Espio ainda a ementa do restaurante do Campo Alegre. Continua praticamente a mesma desde que o Luís me levou lá. Luís do mar de Moel, das margaridas amarelas, das palavras de açucar, da amizade a sério. [Foi há tanto tempo, lembras-te? Foi antes de trocares o Porto por Londres.] Alguém devia ensinar-nos, em pequenos, que as cidades não podem escolher-se pelas pessoas que as habitam, porque quando chegarmos elas podem estar a partir.

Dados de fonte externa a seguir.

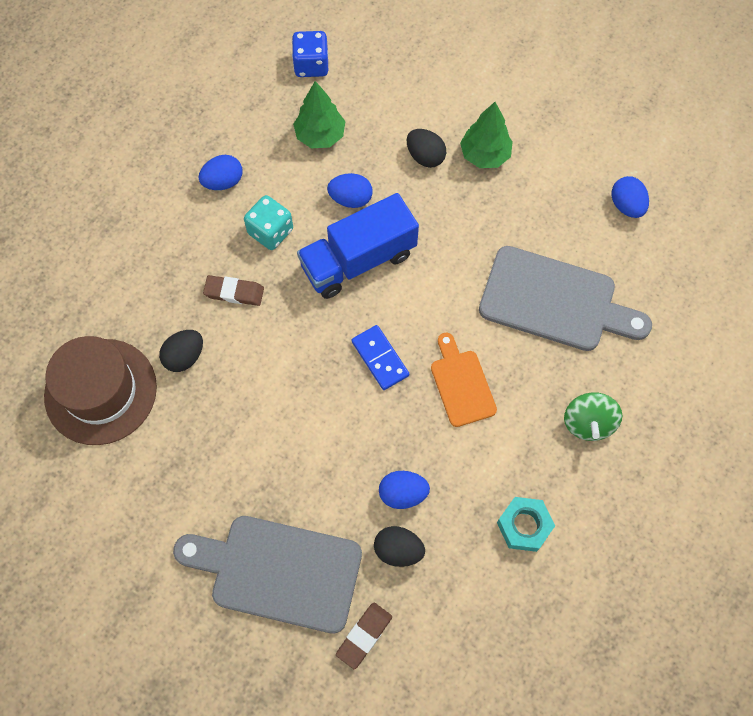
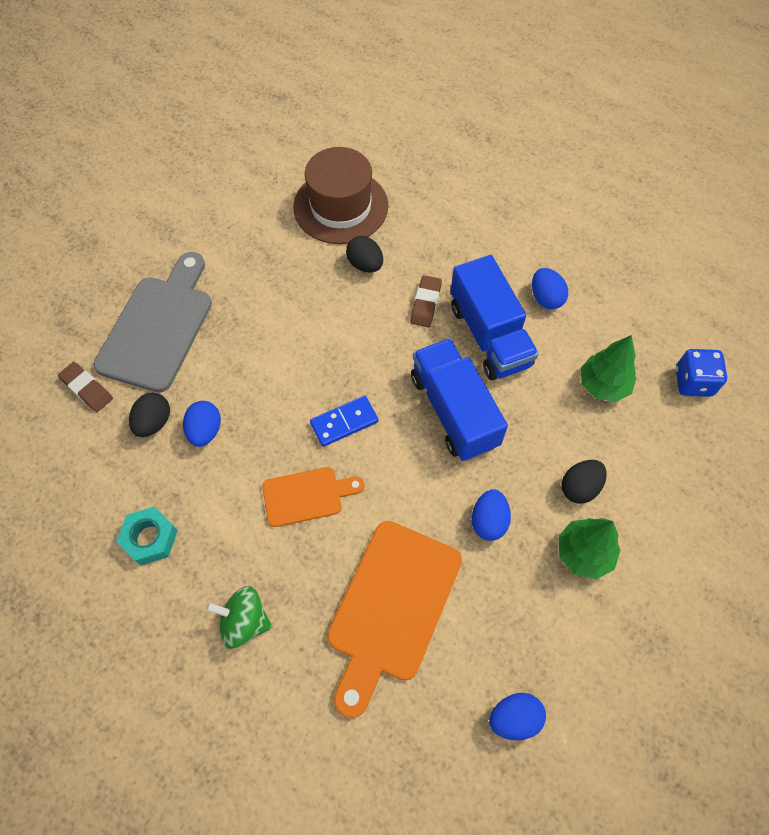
camera: 95 degrees right, 5 degrees down
turquoise dice [244,195,293,250] -> blue truck [450,255,539,380]
blue egg [327,173,373,208] -> blue egg moved to [471,489,511,541]
grey cutting board [479,246,652,351] -> orange cutting board [327,521,462,718]

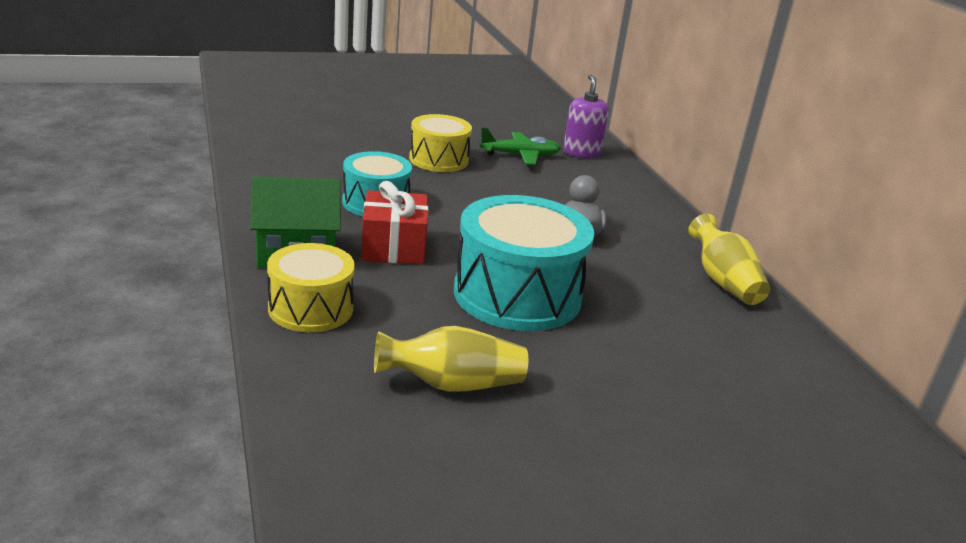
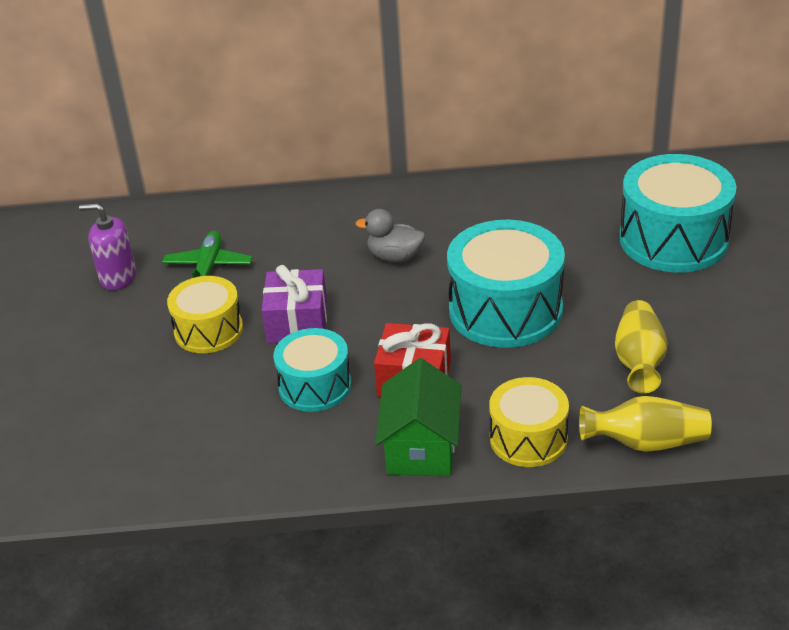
camera: 70 degrees left, 10 degrees up
purple soap dispenser [563,74,609,158] -> purple soap dispenser moved to [79,203,136,290]
yellow vase [688,214,770,305] -> yellow vase moved to [579,396,712,452]
none -> purple gift [262,265,327,343]
none -> turquoise drum [619,154,737,272]

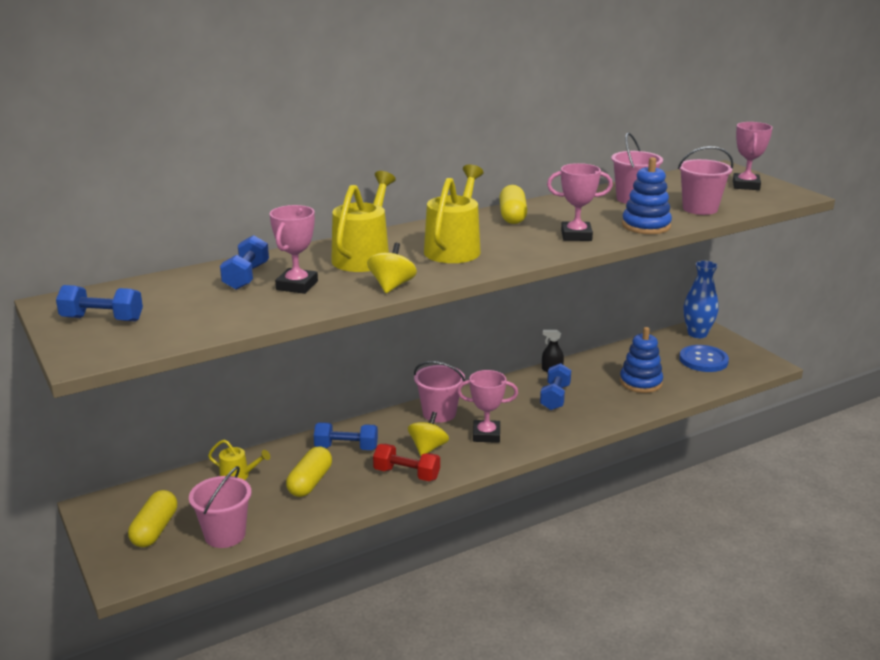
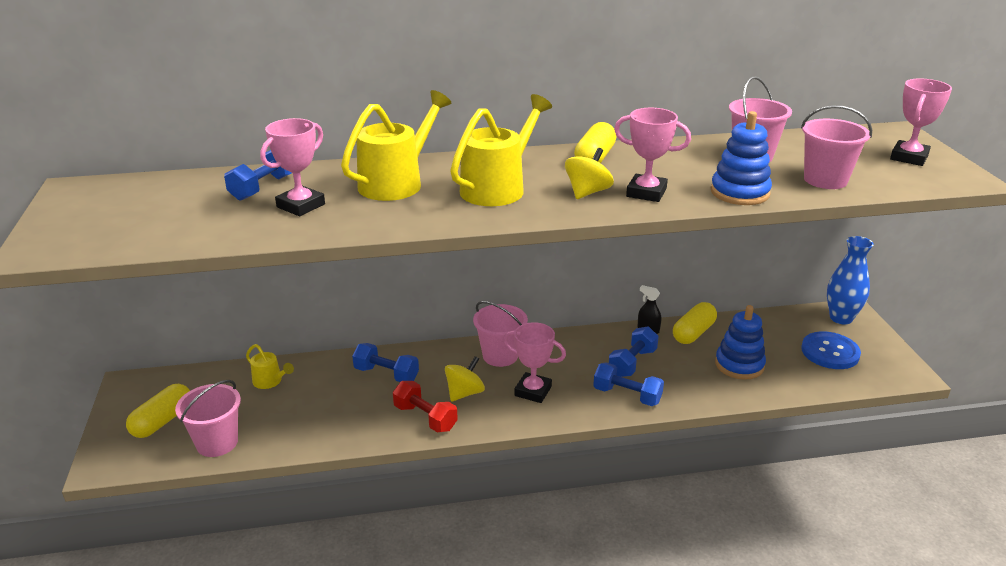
camera: 20 degrees right, 5 degrees up
blue dumbbell [56,285,143,322] -> blue dumbbell moved to [593,362,664,406]
yellow capsule [286,446,332,497] -> yellow capsule moved to [673,302,717,344]
yellow spinning top [367,243,417,293] -> yellow spinning top moved to [565,148,614,199]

Começo a aproximar-me de casa. Já suada, já com a camisola atada à cinta. Já com a chave na mão. Tenho este vício de tirar da mala a chave muito antes de ver a porta. Rio-me quando passo na escola de condução onde estou inscrita há quase quatro anos e onde não coloquei os pés sequer meia dúzia de vezes. Se os stands vendessem asas em vez de carros, já teria a carta. Ao lado, abriu uma imobiliária. A casa, que só posso ter comprado num momento de insanidade, valeria, atesta uma fotografia colada na montra, mais 75 mil euros se estivesse empoleirada num terceiro andar. Perco a vontade de rir. E não é pelo preço. É por ter achado, cedo demais, que o Porto seria a minha última paragem.

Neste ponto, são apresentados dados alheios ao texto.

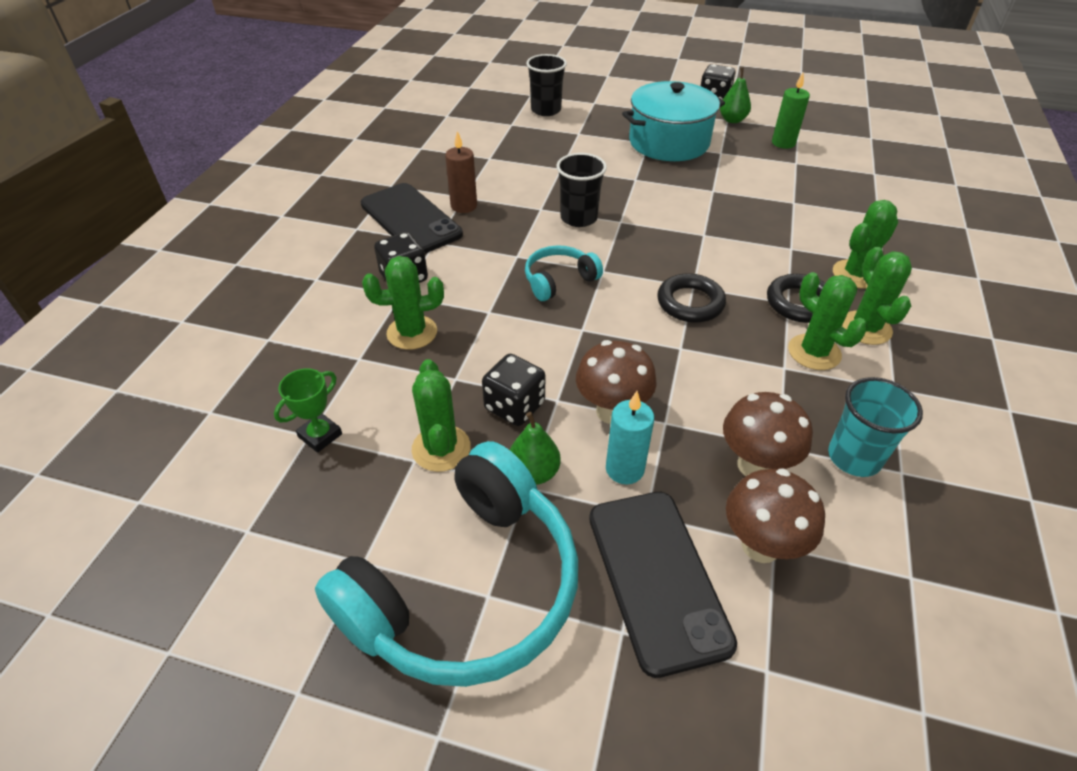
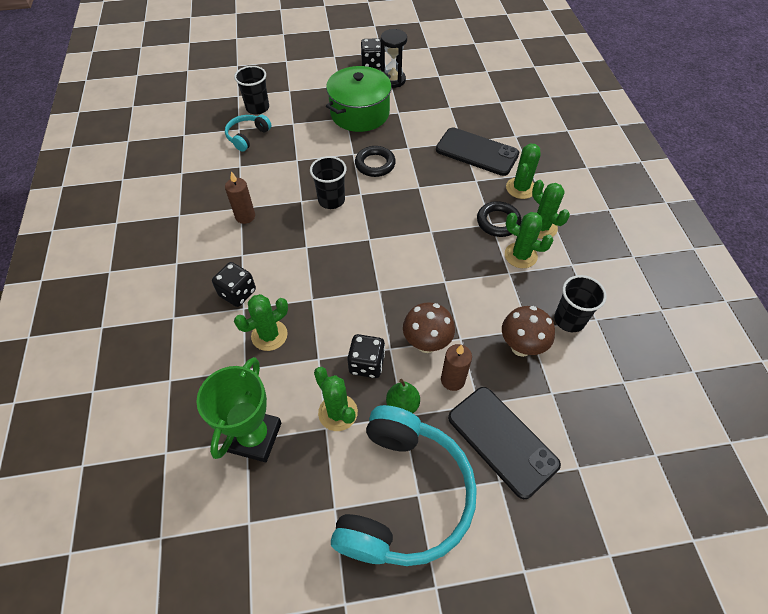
camera: 25 degrees left, 10 degrees up
green trophy [274,368,342,453] -> green trophy [196,357,281,462], size x1.94
black phone [361,183,463,254] -> black phone moved to [436,127,519,176]
turquoise headphones [525,245,603,301] -> turquoise headphones moved to [225,115,271,152]
turquoise candle [606,391,654,484] -> brown candle [441,344,472,391]
turquoise pot [622,81,725,161] -> green pot [326,66,392,132]
black ring [657,273,726,322] -> black ring moved to [355,146,396,177]
green pear [720,67,751,123] -> black hourglass [381,29,407,88]
brown mushroom [726,468,825,563] -> none
green candle [772,73,810,149] -> none
turquoise cup [828,377,923,477] -> black cup [554,275,607,332]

Passo pelo meio das Condominhas, onde também já morei. Um T1 com vista para o rio que não me deixou saudades. A senhora idosa da frente assusta-se com o vulto que a persegue: eu. Não lhe levo a mal. À frente dela - à frente dela e à minha frente - estão cinco junkies, sincronizados, nas escadas do prédio da curva a cozinhar um caldo. Viver nas costas do Aleixo é viver paredes-meias com escombros humanos. Com o que resta de uma vida que talvez nunca tenha chegado a ser. E que perturba, mas nem sempre comove. Tropeço do André, arrumador que mais parece porteiro do prédio. Pergunta-me o que me fez de mal. Pergunta-me sempre isto desde que deixei de lhe dar moedas. "Nada, André. Não fizeste nada."

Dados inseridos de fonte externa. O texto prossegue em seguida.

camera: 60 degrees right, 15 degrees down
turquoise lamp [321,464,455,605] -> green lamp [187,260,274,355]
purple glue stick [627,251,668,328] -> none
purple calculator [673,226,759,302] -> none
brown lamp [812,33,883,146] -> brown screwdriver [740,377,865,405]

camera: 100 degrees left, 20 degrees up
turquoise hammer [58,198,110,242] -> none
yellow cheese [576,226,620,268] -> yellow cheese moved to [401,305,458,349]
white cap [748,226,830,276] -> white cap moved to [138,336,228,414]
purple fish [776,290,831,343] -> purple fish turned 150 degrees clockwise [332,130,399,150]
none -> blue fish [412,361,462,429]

Acciono o comando do portão. Lanço um olhar panorâmico sobre o jardim que me acolhe de flores ainda abertas e respiro fundo com esperança de que algum sabor a privilégio me diga que isto me basta. A lua está cheia e sentada em cima da minha cabeça. A Chiara Mastroiani já está, outra vez em repeat, graças a um doce presente recebido durante a tarde, a sussurrar Au parc de Alex Beaupain. A sala continua a cheirar a incenso. E o telemóvel volta a tocar. "Última quinta-feira do mês no Batô. Está lá a velha guarda toda. Vens?"
Não vou. Seria perfeito se o Porto fosse a cidade onde quero ficar. E não é. Já não é.